It has been quite a week weather-wise here in New Jersey. Last Sunday we were recovering from Snowstorm Jonas and this Sunday it was 50+ degrees. Typical New Jersey!
Although I wasn’t able to venture out to bird watch during the snowstorm, I was able to enjoy a lot of company at my feeder. We received many of the regulars: house sparrows, Carolina chickadees, white-breasted nuthatches, downy woodpeckers and blue jays.
We also had some new feeder guests: dark-eyed juncos!
Dark-eyed juncos are winter visitors here in New Jersey. They breed throughout Alaska and Canada in the summer and disperse throughout the country in the winter. There are many variations of plumage (feathers) colors, depending on what region of the country you live in. Slate-colored juncos, like pictured above, are found throughout the country.
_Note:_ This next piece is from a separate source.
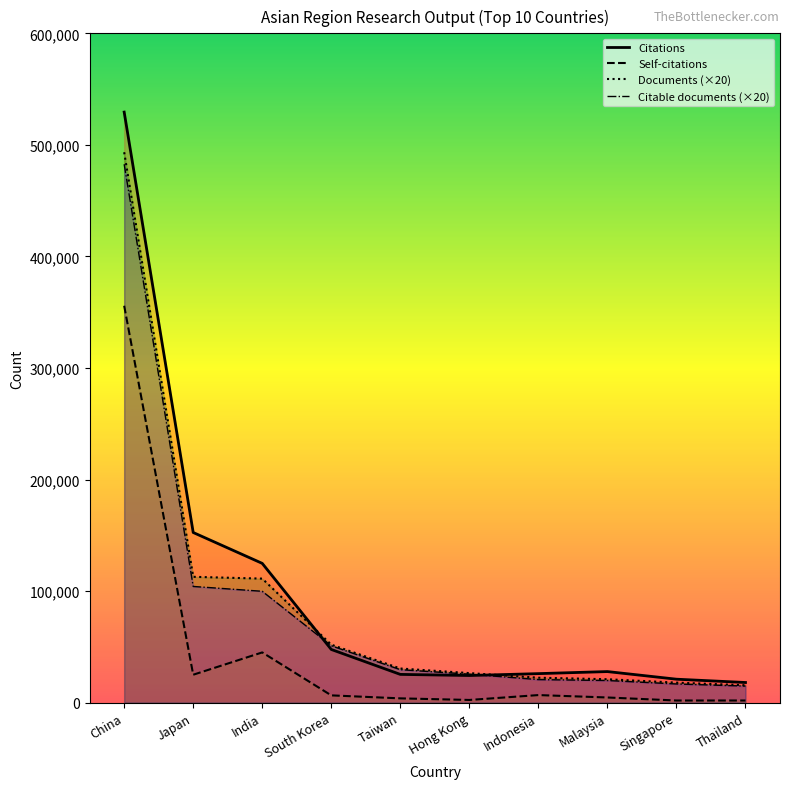

What are all the series names shown in the legend?

Citations, Self-citations, Documents (×20), Citable documents (×20)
Gray-headed, White-winged, Red-backed, Pink-sided, and Oregon subspecies are found throughout the Western United States. Up until recently these variations were considered different species, but are now all categorized as one species. Juncos are usually found in woodlands, parks, roadsides, and feeders. Their tail feathers are white and they have short pink bills. As mentioned, their upper body feathers vary dramatically. We know our feeder guests were slate-colored subspecies because their very dark upper bodies. Other sub-species would include more pink, brown, and gray feathers. Most of the junco’s diet is made of a variety of seeds, but during breeding season juncos will eat insects as well. They are ground foragers, so they will hop around, kicking and pecking leaf litter. At our feeder we were able to watch them kick the snow around to find seeds that I tossed out.
The following day my fiance and I headed out to see to see the results of the storm. We stopped at two of our frequent hotspots, Boundary Creek and Strawbridge Lake. Boundary Creek was busy with mallards, Canada geese, American goldfinches, dark-eyed juncos, Carolina chickadees, blue jays and mockingbirds. Strawbridge Lake was quieter, but we saw two great blue herons and a belted kingfisher.
It was about 30 degrees out at the time so it makes you wonder: how are all these birds out in such cold weather? Aren’t they freezing? Most birds have a layer of fine feathers underneath their exterior feathers called down. Down acts as an insulator to help birds avoid heat loss. So while we may be freezing out in the cold, our feathered friends have down to help them stay warm.
People tend to think of winter as a down time for birding. Spring and fall are migration times, so there are birds galore. But birding in winter can be just as exciting. Many species stick around, and new species arrive. I encourage you to bundle up and visit your favorite parks in the winter too. You never know what you’ll see!